##### Records for the task #####
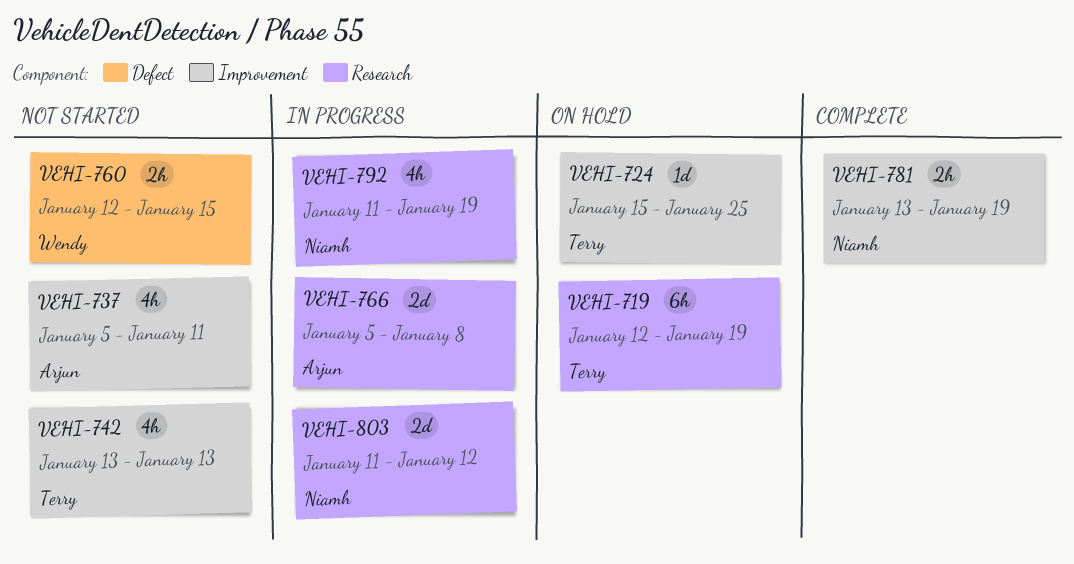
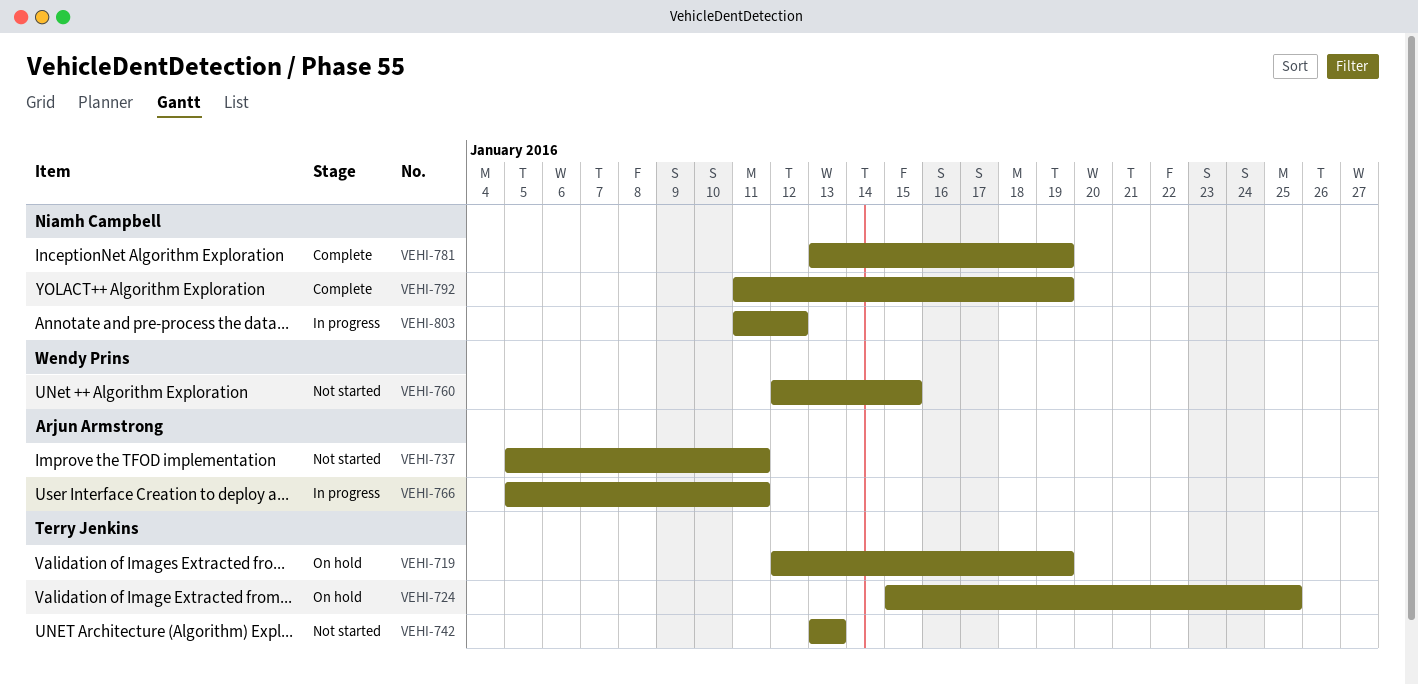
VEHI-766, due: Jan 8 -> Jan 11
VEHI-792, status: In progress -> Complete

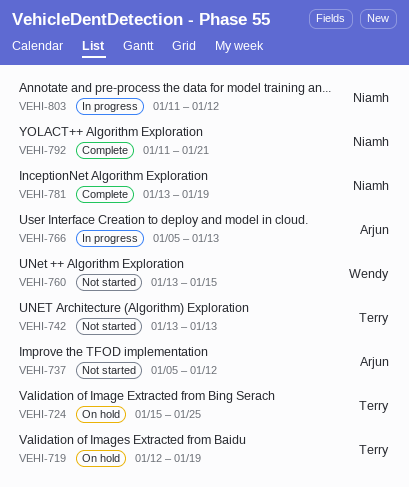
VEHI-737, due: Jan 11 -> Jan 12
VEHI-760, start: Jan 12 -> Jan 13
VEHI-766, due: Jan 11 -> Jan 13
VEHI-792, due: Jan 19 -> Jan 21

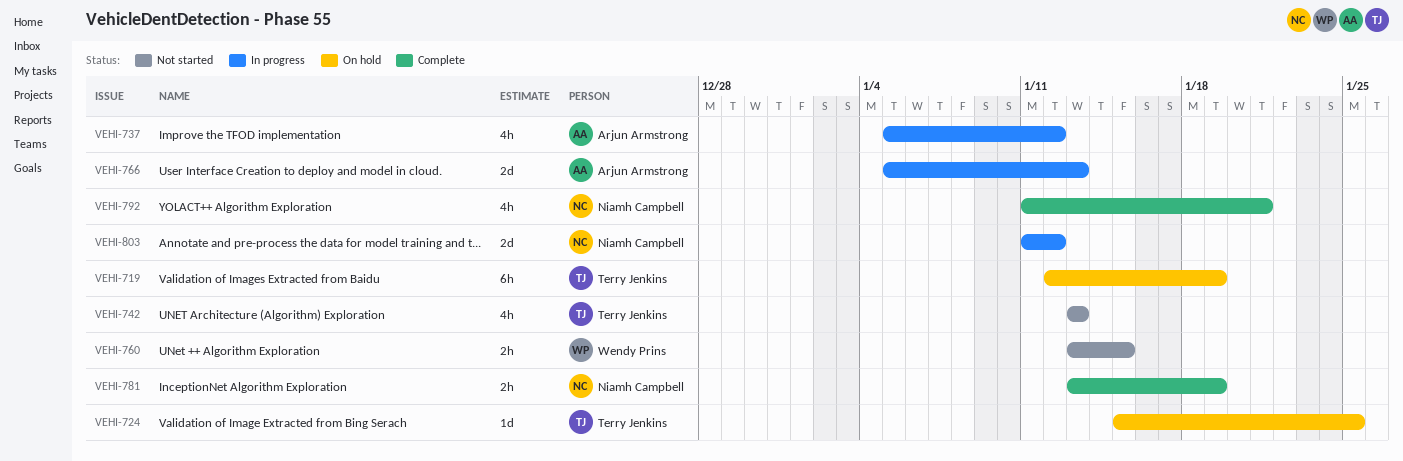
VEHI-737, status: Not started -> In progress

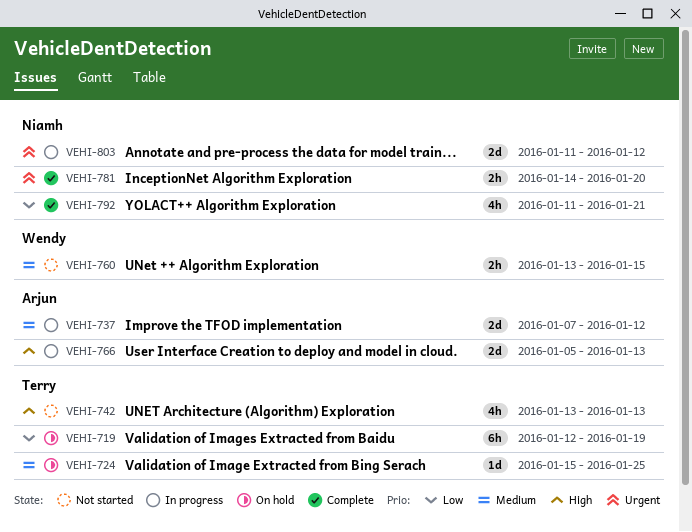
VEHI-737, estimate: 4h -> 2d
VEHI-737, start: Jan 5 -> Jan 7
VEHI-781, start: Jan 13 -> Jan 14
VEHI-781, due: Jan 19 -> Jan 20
#####
-- Task --
What is needed is an exact copy of every entry, with the pictures removed.

-- Written answer --
VEHI-766, due: Jan 8 -> Jan 11
VEHI-792, status: In progress -> Complete

VEHI-737, due: Jan 11 -> Jan 12
VEHI-760, start: Jan 12 -> Jan 13
VEHI-766, due: Jan 11 -> Jan 13
VEHI-792, due: Jan 19 -> Jan 21

VEHI-737, status: Not started -> In progress

VEHI-737, estimate: 4h -> 2d
VEHI-737, start: Jan 5 -> Jan 7
VEHI-781, start: Jan 13 -> Jan 14
VEHI-781, due: Jan 19 -> Jan 20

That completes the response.